Filter the data below, keeping only lines that contain "tuyến".

Transcribed page contents

---+---

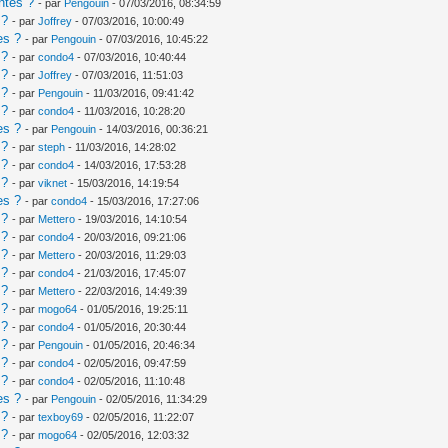
ntes ?
- par
Pengouin
- 07/03/2016, 08:34:59
 ?
- par
Joffrey
- 07/03/2016, 10:00:49
es ?
- par
Pengouin
- 07/03/2016, 10:45:22
 ?
- par
condo4
- 07/03/2016, 10:40:44
 ?
- par
Joffrey
- 07/03/2016, 11:51:03
 ?
- par
Pengouin
- 11/03/2016, 09:41:42
 ?
- par
condo4
- 11/03/2016, 10:28:20
es ?
- par
Pengouin
- 14/03/2016, 00:36:21
 ?
- par
steph
- 11/03/2016, 14:28:02
 ?
- par
condo4
- 14/03/2016, 17:53:28
 ?
- par
viknet
- 15/03/2016, 14:19:54
es ?
- par
condo4
- 15/03/2016, 17:27:06
 ?
- par
Mettero
- 19/03/2016, 14:10:54
 ?
- par
condo4
- 20/03/2016, 09:21:06
 ?
- par
Mettero
- 20/03/2016, 11:29:03
 ?
- par
condo4
- 21/03/2016, 17:45:07
 ?
- par
Mettero
- 22/03/2016, 14:49:39
 ?
- par
mogo64
- 01/05/2016, 19:25:11
 ?
- par
condo4
- 01/05/2016, 20:30:44
 ?
- par
Pengouin
- 01/05/2016, 20:46:34
 ?
- par
condo4
- 02/05/2016, 09:47:59
 ?
- par
condo4
- 02/05/2016, 11:10:48
es ?
- par
Pengouin
- 02/05/2016, 11:34:29
 ?
- par
texboy69
- 02/05/2016, 11:22:07
 ?
- par
mogo64
- 02/05/2016, 12:03:32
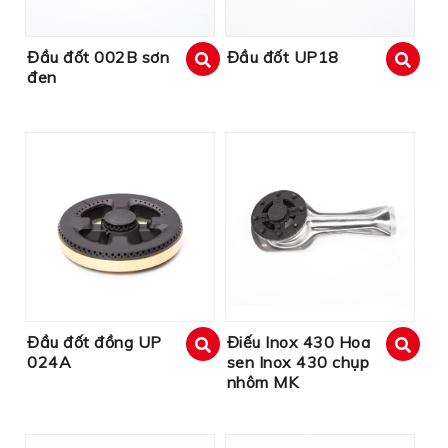
Đầu đốt 002B sơn
Đầu đốt UP18
đen
xem
xem
Đầu đốt đồng UP
Điếu Inox 430 Hoa
024A
sen Inox 430 chụp
xem
xem
nhôm MK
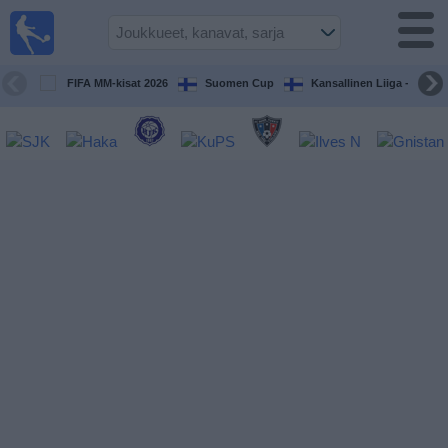
Jalkapallo
televisiossa
Televisioitujen
FIFA MM-kisat 2026
Suomen Cup
Kansallinen Liiga - Naiset
otteluiden opas
Tulevat
ottelut
Joukkueet
Sarjat
TV-
kanavat
Uutiset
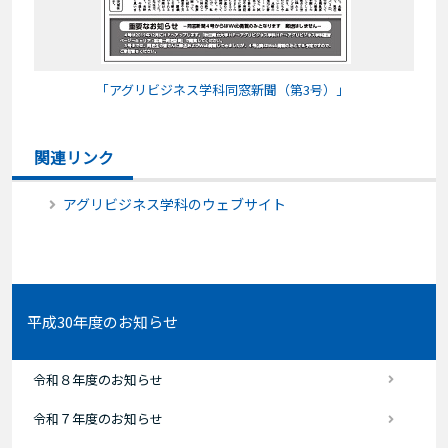
「アグリビジネス学科同窓新聞（第3号）」
関連リンク
アグリビジネス学科のウェブサイト
平成30年度のお知らせ
令和８年度のお知らせ
令和７年度のお知らせ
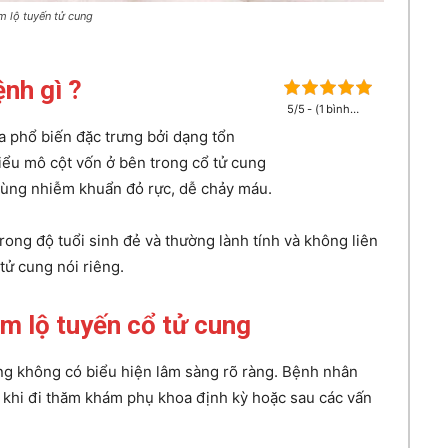
m lộ tuyến tử cung
ệnh gì ?
5/5 - (1 bình
chọn)
a phổ biến đặc trưng bởi dạng tổn
iểu mô cột vốn ở bên trong cổ tử cung
 vùng nhiễm khuẩn đỏ rực, dễ chảy máu.
rong độ tuổi sinh đẻ và thường lành tính và không liên
tử cung nói riêng.
êm lộ tuyến cổ tử cung
ung không có biểu hiện lâm sàng rõ ràng. Bệnh nhân
 khi đi thăm khám phụ khoa định kỳ hoặc sau các vấn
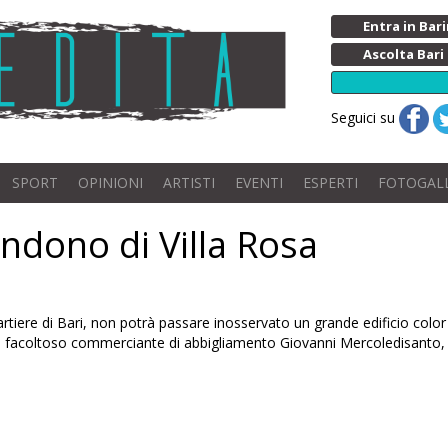
Entra in Ba
Ascolta Bari
Seguici su
SPORT
OPINIONI
ARTISTI
EVENTI
ESPERTI
FOTOGAL
ndono di Villa Rosa
tiere di Bari, non potrà passare inosservato un grande edificio color 
0 dal facoltoso commerciante di abbigliamento Giovanni Mercoledisant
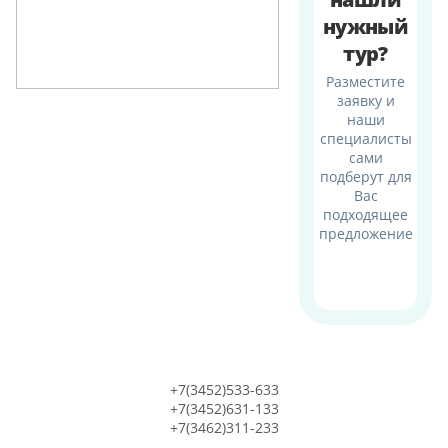
нужный
тур?
Разместите
заявку и
наши
специалисты
сами
подберут для
Вас
подходящее
предложение
+7(3452)533-633
+7(3452)631-133
+7(3462)311-233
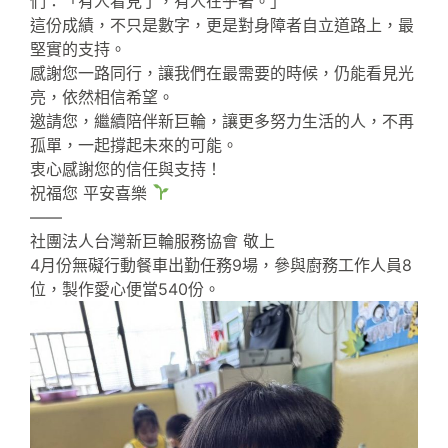
們：「有人看見了，有人在乎著。」
這份成績，不只是數字，更是對身障者自立道路上，最
堅實的支持。
感謝您一路同行，讓我們在最需要的時候，仍能看見光
亮，依然相信希望。
邀請您，繼續陪伴新巨輪，讓更多努力生活的人，不再
孤單，一起撐起未來的可能。
衷心感謝您的信任與支持！
祝福您 平安喜樂
——
社團法人台灣新巨輪服務協會 敬上
4月份無礙行動餐車出勤任務9場，參與廚務工作人員8
位，製作愛心便當540份。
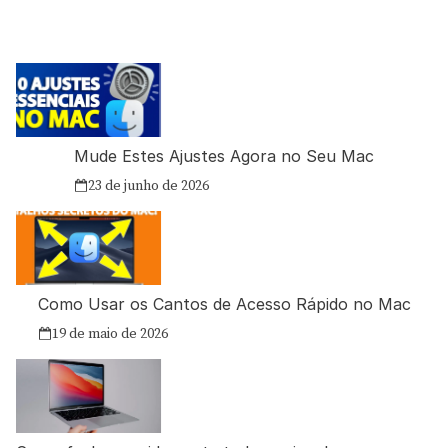
Mude Estes Ajustes Agora no Seu Mac
23 de junho de 2026
Como Usar os Cantos de Acesso Rápido no Mac
19 de maio de 2026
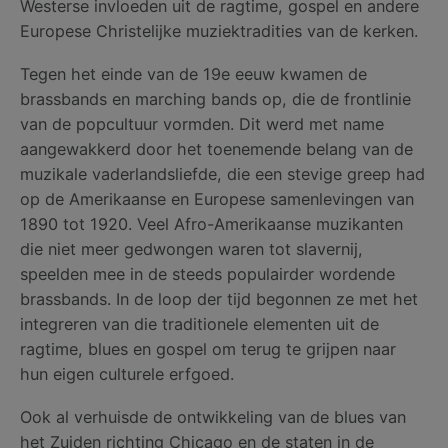
Westerse invloeden uit de ragtime, gospel en andere
Europese Christelijke muziektradities van de kerken.
Tegen het einde van de 19e eeuw kwamen de
brassbands en marching bands op, die de frontlinie
van de popcultuur vormden. Dit werd met name
aangewakkerd door het toenemende belang van de
muzikale vaderlandsliefde, die een stevige greep had
op de Amerikaanse en Europese samenlevingen van
1890 tot 1920. Veel Afro-Amerikaanse muzikanten
die niet meer gedwongen waren tot slavernij,
speelden mee in de steeds populairder wordende
brassbands. In de loop der tijd begonnen ze met het
integreren van die traditionele elementen uit de
ragtime, blues en gospel om terug te grijpen naar
hun eigen culturele erfgoed.
Ook al verhuisde de ontwikkeling van de blues van
het Zuiden richting Chicago en de staten in de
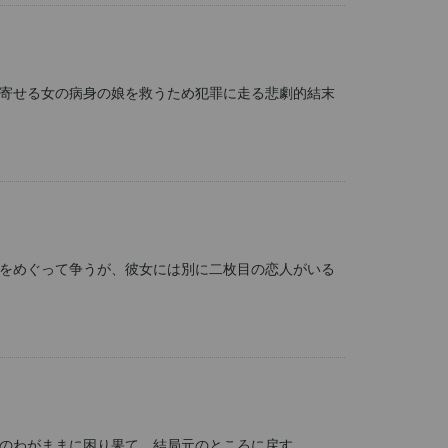
寄せる女の病身の娘を救うため犯罪に走る悲劇的結末
をめぐって争うが、彼女には別に二枚目の恋人がいる
のわがままに困り果て、結局元のところに戻す。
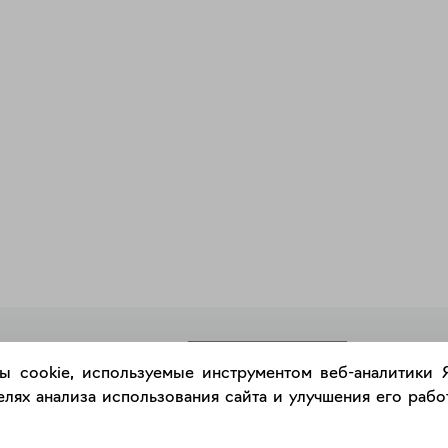
РАЗМЕСТИТЬ РАБОТУ
ы cookie, используемые инструментом веб-аналитики
лях анализа использования сайта и улучшения его работ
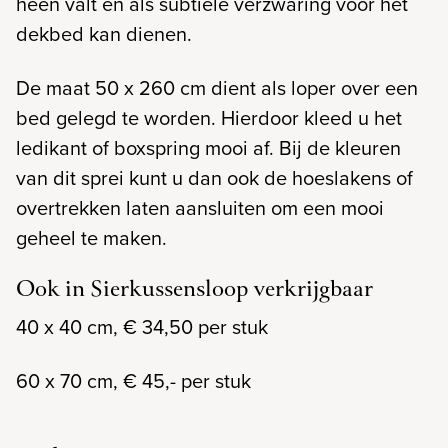
heen valt én als subtiele verzwaring voor het
dekbed kan dienen.
De maat 50 x 260 cm dient als loper over een
bed gelegd te worden. Hierdoor kleed u het
ledikant of boxspring mooi af. Bij de kleuren
van dit sprei kunt u dan ook de hoeslakens of
overtrekken laten aansluiten om een mooi
geheel te maken.
Ook in Sierkussensloop verkrijgbaar
40 x 40 cm, € 34,50 per stuk
60 x 70 cm, € 45,- per stuk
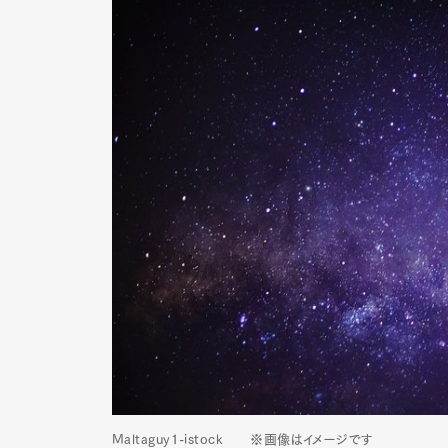
Maltaguy1-istock ※画像はイメージです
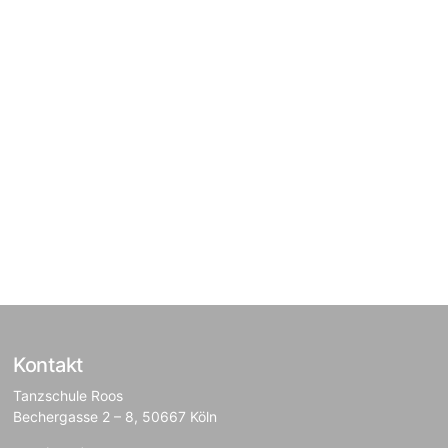
Kontakt
Tanzschule Roos
Bechergasse 2 – 8, 50667 Köln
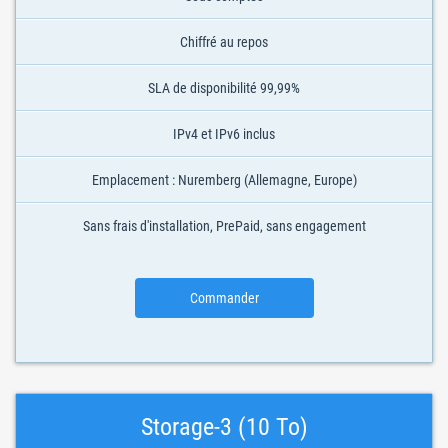
Chiffré au repos
SLA de disponibilité 99,99%
IPv4 et IPv6 inclus
Emplacement : Nuremberg (Allemagne, Europe)
Sans frais d'installation, PrePaid, sans engagement
Commander
Storage-3 (10 To)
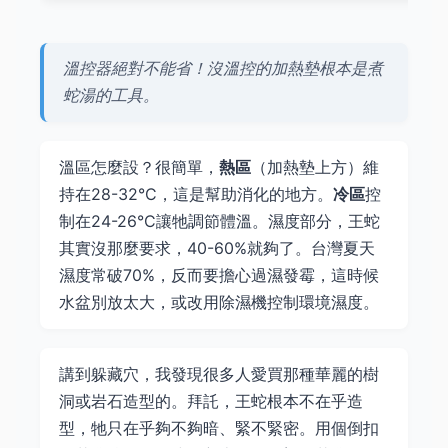
溫控器絕對不能省！沒溫控的加熱墊根本是煮
蛇湯的工具。
溫區怎麼設？很簡單，
熱區
（加熱墊上方）維
持在28-32°C，這是幫助消化的地方。
冷區
控
制在24-26°C讓牠調節體溫。濕度部分，王蛇
其實沒那麼要求，40-60%就夠了。台灣夏天
濕度常破70%，反而要擔心過濕發霉，這時候
水盆別放太大，或改用除濕機控制環境濕度。
講到躲藏穴，我發現很多人愛買那種華麗的樹
洞或岩石造型的。拜託，王蛇根本不在乎造
型，牠只在乎夠不夠暗、緊不緊密。用個倒扣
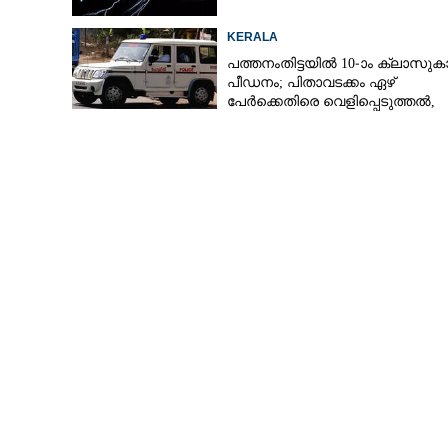
KERALA
പത്തനംതിട്ടയിൽ 10-ാം ക്ലാസുകാര
പീഡനം; പിതാവടക്കം ഏഴ്
പേർക്കെതിരെ വെളിപ്പെടുത്തൽ,
മൂന്നുപേർ അറസ്റ്റിൽ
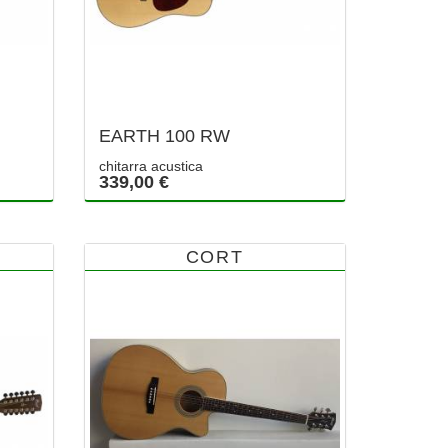
EARTH 100 RW
chitarra acustica
339,00 €
CORT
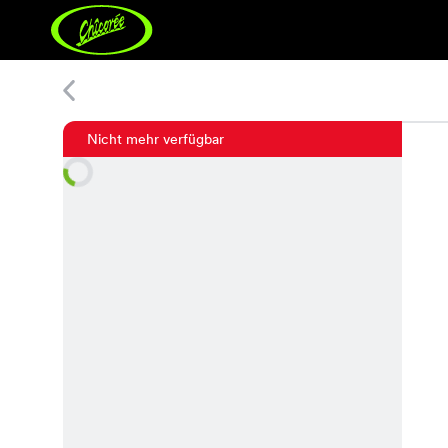
Bulmi Cardigan
Nicht mehr verfügbar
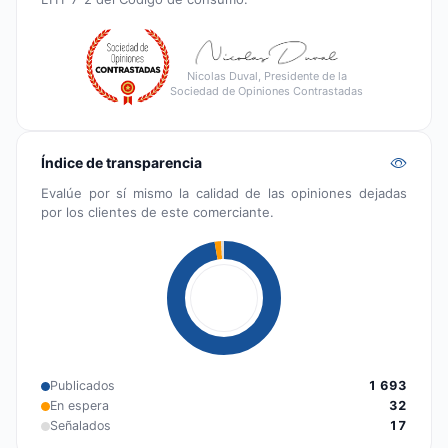
Nicolas Duval, Presidente de la
Sociedad de Opiniones Contrastadas
Índice de transparencia
Evalúe por sí mismo la calidad de las opiniones dejadas
por los clientes de este comerciante.
Publicados
1 693
En espera
32
Señalados
17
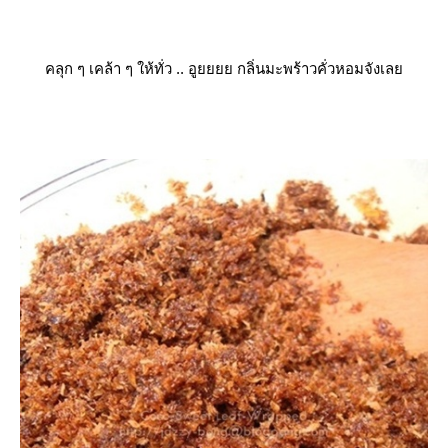
คลุก ๆ เคล้า ๆ ให้ทั่ว .. อูยยยย กลิ่นมะพร้าวคั่วหอมจังเล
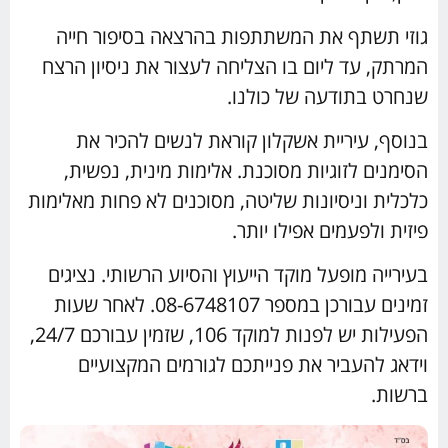
גוזי תשתף את המשתתפות בהרצאה בסיפור חייה
המרתק, עד ליום בו הצליחה לעצור את ניסיון הרצח
שנחרט בתודעה של כולנו.
בנוסף, עיריית אשקלון קוראת לנשים להכיר את
הסימנים לזוגיות מסוכנת. אלימות מינית, נפשית,
כלכלית וניסיונות שליטה, מסוכנים לא פחות מאלימות
פיזית ולפעמים אפילו יותר.
בעירייה מופעל מוקד הייעוץ והסיוע הרשותי. נציגים
זמינים עבורכן במספר 08-6748107. לאחר שעות
הפעילות יש לפנות למוקד 106, שזמין עבורכם 24/7,
וידאג להעביר את פנייתכם לגורמים המקצועיים
ברשות.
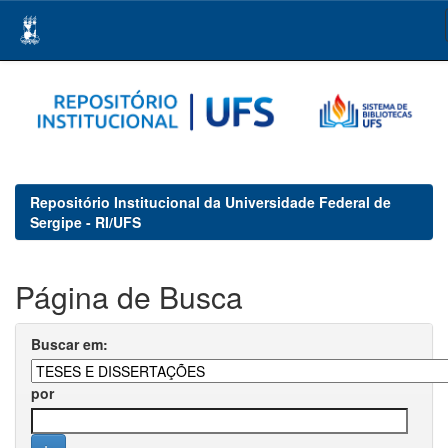
Skip
navigation
Repositório Institucional da Universidade Federal de
Sergipe - RI/UFS
Página de Busca
Buscar em:
por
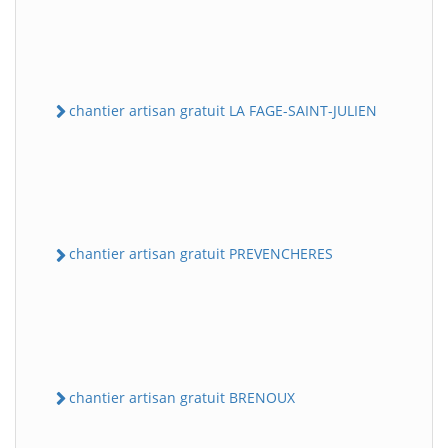
chantier artisan gratuit LA FAGE-SAINT-JULIEN
chantier artisan gratuit PREVENCHERES
chantier artisan gratuit BRENOUX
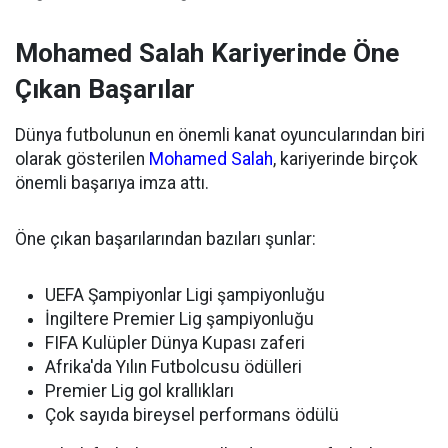
Mohamed Salah Kariyerinde Öne
Çıkan Başarılar
Dünya futbolunun en önemli kanat oyuncularından biri
olarak gösterilen
Mohamed Salah
, kariyerinde birçok
önemli başarıya imza attı.
Öne çıkan başarılarından bazıları şunlar:
UEFA Şampiyonlar Ligi şampiyonluğu
İngiltere Premier Lig şampiyonluğu
FIFA Kulüpler Dünya Kupası zaferi
Afrika'da Yılın Futbolcusu ödülleri
Premier Lig gol krallıkları
Çok sayıda bireysel performans ödülü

---+---

TASK RESPONSE:
m lộ tuyến tử cung
êm lộ tuyến cổ tử cung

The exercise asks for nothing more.